TAREFA ESCRITA 1:
Indique se cada uma das afirmações seguintes está de acordo com o texto sobre blockchain, apresentado abaixo. Responda a cada uma com sim ou não e cite as palavras exatas do texto que o determinam.
(a) É necessário um banco para fazer custódia do próprio dinheiro.
(b) A banca de reservas fraccionárias é uma das mais antigas e lucrativas práticas do mundo.
(c) A blockchain é apresentada apenas como uma ameaça tecnológica.

FONTE:

§ §

Com a tecnologia blockchain, qualquer pessoa pode fazer custódia do seu próprio dinheiro. Não precisa de bancos para isso. Pode guardar os seus fundos como se fossem moedas físicas no bolso, só que com a segurança criptográfica e acesso instantâneo global.

Se não precisa do banco para guardar o dinheiro, tampouco precisa dele para o transferir. A função tradicional do banco enquanto intermediário desaparece; com ela, uma das mais antigas e lucrativas práticas do mundo: a banca de reservas fraccionárias. Não estamos apenas perante uma ameaça tecnológica, mas sim perante uma revolução que põe em causa o alicerce jurídico, económico e político da banca enquanto instituição central do mundo moderno.

§ §

Registos de dados

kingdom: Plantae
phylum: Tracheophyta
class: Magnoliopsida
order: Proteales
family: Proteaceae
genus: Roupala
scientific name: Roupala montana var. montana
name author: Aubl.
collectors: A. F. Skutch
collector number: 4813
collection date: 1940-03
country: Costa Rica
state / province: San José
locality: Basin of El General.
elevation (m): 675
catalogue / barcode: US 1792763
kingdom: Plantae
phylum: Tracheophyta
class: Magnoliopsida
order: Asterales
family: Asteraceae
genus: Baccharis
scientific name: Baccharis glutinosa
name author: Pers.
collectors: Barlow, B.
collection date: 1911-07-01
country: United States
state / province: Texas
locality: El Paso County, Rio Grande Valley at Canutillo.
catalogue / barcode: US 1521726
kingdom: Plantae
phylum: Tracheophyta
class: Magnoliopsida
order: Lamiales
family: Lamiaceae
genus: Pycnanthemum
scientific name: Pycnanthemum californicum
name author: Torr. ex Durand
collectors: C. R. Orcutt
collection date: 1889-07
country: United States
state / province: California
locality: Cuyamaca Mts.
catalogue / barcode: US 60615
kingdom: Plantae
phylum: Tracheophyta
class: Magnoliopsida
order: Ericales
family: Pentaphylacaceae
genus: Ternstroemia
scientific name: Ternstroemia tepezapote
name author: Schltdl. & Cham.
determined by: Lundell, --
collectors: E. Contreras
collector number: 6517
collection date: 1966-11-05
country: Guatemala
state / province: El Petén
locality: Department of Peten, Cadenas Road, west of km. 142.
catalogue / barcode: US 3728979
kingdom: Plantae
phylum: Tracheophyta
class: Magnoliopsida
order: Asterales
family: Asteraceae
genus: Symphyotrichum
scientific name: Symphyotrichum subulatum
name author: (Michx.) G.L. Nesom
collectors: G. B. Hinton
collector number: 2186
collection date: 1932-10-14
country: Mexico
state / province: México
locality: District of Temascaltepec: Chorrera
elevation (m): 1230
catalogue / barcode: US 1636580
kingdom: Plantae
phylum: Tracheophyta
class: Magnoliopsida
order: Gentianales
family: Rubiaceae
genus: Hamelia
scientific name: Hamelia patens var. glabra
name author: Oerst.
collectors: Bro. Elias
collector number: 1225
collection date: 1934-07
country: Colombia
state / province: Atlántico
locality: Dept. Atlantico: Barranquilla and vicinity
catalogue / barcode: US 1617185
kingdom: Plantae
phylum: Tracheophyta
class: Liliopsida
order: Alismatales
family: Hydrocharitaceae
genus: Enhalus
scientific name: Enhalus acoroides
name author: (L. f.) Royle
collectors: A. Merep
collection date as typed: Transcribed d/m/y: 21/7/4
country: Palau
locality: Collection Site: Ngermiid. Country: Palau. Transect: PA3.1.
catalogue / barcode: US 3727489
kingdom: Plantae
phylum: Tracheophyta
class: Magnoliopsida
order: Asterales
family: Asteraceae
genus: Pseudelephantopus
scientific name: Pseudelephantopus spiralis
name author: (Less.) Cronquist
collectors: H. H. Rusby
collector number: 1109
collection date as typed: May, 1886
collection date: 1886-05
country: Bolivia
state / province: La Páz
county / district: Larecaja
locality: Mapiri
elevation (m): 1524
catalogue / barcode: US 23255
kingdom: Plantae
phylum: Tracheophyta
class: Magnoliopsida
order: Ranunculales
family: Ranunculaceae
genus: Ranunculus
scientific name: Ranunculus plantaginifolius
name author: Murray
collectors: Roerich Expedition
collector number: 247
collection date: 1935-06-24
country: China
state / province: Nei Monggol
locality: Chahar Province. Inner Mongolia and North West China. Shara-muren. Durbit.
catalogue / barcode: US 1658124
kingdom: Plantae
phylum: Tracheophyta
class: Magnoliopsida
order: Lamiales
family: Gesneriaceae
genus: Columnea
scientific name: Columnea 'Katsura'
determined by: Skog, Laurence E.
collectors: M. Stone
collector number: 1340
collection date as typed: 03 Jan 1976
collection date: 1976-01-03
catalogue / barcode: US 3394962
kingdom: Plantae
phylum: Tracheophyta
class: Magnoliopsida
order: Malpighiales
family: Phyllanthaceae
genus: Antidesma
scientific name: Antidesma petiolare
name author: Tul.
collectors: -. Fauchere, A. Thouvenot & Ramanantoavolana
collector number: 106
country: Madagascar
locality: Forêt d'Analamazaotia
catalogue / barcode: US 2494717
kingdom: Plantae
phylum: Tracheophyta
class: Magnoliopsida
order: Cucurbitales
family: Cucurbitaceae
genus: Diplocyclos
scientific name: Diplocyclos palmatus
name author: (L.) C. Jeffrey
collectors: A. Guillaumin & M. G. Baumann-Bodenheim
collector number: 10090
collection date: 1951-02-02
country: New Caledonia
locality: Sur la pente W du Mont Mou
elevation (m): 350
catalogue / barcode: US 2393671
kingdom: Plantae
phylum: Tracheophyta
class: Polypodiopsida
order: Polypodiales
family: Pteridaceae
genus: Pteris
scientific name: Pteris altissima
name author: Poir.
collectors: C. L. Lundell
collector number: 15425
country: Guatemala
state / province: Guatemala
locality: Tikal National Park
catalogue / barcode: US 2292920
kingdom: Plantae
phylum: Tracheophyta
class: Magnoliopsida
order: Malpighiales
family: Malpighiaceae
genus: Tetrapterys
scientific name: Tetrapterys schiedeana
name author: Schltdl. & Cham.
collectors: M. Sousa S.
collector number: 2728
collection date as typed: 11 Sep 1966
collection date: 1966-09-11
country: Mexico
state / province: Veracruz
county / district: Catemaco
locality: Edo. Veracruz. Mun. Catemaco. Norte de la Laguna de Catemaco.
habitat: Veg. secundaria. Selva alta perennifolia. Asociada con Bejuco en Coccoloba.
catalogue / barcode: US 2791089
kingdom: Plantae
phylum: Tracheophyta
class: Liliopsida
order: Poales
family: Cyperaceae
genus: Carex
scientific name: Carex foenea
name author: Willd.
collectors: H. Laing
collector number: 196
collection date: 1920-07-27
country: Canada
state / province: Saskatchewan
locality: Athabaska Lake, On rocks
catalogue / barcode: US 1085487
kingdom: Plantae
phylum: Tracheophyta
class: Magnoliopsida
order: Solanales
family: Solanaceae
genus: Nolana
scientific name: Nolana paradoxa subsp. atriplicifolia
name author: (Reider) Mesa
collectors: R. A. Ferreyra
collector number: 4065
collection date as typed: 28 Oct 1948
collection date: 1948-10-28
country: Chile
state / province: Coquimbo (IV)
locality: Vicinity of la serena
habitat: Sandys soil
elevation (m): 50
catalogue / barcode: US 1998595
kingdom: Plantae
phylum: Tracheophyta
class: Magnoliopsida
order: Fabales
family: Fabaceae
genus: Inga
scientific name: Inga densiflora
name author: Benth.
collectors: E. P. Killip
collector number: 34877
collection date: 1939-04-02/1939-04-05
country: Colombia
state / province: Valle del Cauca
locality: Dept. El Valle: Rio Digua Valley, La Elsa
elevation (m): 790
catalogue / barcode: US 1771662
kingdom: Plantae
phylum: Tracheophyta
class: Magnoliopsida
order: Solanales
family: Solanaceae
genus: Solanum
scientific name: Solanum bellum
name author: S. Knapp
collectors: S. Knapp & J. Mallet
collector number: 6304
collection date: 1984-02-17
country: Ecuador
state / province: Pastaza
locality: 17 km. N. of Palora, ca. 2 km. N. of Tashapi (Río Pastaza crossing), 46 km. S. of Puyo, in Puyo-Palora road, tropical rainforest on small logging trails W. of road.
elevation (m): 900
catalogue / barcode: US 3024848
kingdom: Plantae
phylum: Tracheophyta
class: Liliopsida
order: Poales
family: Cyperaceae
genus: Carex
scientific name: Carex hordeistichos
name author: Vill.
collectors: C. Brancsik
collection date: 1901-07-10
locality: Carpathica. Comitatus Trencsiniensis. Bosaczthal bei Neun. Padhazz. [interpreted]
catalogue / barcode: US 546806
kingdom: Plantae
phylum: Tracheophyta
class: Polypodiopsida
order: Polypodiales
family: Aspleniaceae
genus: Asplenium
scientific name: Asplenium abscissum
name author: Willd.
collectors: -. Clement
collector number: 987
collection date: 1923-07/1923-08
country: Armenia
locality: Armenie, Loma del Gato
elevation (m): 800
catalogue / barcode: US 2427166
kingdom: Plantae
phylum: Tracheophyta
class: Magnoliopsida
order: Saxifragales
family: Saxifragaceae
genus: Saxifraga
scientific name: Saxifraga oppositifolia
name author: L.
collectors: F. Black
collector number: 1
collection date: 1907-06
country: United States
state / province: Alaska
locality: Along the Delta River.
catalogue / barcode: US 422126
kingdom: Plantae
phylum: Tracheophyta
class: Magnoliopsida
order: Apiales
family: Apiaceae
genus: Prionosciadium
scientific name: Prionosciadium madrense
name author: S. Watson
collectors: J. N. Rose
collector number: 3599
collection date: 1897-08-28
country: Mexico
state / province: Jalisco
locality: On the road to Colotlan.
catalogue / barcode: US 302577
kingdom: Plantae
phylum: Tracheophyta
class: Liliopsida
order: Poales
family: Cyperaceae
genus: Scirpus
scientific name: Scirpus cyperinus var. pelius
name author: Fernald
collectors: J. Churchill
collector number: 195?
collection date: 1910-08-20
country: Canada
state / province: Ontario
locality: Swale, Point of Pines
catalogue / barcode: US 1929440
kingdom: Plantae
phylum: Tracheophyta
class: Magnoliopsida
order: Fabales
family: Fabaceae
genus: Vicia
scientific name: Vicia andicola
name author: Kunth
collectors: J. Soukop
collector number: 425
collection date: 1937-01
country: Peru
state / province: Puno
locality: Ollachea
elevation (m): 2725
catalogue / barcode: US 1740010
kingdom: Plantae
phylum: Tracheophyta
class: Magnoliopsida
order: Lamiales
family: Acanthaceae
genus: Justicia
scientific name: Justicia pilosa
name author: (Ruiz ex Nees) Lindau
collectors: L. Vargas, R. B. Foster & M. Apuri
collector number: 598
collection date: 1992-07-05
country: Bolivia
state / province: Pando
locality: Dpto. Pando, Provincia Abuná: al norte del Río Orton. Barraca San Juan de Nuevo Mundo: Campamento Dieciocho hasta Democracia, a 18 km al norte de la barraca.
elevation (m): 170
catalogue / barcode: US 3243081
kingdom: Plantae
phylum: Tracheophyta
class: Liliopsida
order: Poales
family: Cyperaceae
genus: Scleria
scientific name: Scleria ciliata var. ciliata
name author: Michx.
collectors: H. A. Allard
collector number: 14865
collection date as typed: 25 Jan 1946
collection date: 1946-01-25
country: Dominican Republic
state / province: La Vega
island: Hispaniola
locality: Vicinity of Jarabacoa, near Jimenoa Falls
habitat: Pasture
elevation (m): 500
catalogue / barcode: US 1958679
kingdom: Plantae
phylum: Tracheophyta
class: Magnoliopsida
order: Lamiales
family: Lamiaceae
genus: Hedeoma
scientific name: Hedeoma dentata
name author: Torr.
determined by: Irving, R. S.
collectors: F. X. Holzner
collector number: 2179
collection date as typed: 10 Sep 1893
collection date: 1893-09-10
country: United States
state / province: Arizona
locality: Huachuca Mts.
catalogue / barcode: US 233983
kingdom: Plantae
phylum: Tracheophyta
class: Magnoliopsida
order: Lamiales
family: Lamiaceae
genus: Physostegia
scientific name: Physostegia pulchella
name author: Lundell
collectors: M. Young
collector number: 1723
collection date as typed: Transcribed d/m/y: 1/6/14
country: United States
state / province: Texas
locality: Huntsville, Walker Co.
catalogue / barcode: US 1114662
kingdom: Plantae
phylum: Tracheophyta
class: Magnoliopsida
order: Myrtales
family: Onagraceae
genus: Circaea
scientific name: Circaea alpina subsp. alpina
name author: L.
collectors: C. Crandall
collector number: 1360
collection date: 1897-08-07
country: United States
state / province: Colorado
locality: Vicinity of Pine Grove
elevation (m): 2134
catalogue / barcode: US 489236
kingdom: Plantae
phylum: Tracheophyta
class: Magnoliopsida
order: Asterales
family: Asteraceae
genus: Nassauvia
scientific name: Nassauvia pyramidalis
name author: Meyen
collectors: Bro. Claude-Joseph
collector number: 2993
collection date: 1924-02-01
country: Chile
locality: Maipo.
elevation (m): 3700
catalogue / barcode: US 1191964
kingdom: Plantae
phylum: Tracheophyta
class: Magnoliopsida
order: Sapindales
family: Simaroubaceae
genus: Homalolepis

§ §

TAREFA ESCRITA 2:
Apresente como lista JSON de strings, uma por linha e sem linhas em branco, apenas as linhas das entradas desde o início das entradas até à linha que contém "locality: Cuyamaca Mts.", inclusive.

RESOLUÇÃO ESCRITA 1:
(a) Não: "Não precisa de bancos para isso."
(b) Sim: "uma das mais antigas e lucrativas práticas do mundo: a banca de reservas fraccionárias"
(c) Não: "Não estamos apenas perante uma ameaça tecnológica, mas sim perante uma revolução"

RESOLUÇÃO ESCRITA 2:
[
  "kingdom: Plantae",
  "phylum: Tracheophyta",
  "class: Magnoliopsida",
  "order: Proteales",
  "family: Proteaceae",
  "genus: Roupala",
  "scientific name: Roupala montana var. montana",
  "name author: Aubl.",
  "collectors: A. F. Skutch",
  "collector number: 4813",
  "collection date: 1940-03",
  "country: Costa Rica",
  "state / province: San José",
  "locality: Basin of El General.",
  "elevation (m): 675",
  "catalogue / barcode: US 1792763",
  "kingdom: Plantae",
  "phylum: Tracheophyta",
  "class: Magnoliopsida",
  "order: Asterales",
  "family: Asteraceae",
  "genus: Baccharis",
  "scientific name: Baccharis glutinosa",
  "name author: Pers.",
  "collectors: Barlow, B.",
  "collection date: 1911-07-01",
  "country: United States",
  "state / province: Texas",
  "locality: El Paso County, Rio Grande Valley at Canutillo.",
  "catalogue / barcode: US 1521726",
  "kingdom: Plantae",
  "phylum: Tracheophyta",
  "class: Magnoliopsida",
  "order: Lamiales",
  "family: Lamiaceae",
  "genus: Pycnanthemum",
  "scientific name: Pycnanthemum californicum",
  "name author: Torr. ex Durand",
  "collectors: C. R. Orcutt",
  "collection date: 1889-07",
  "country: United States",
  "state / province: California",
  "locality: Cuyamaca Mts."
]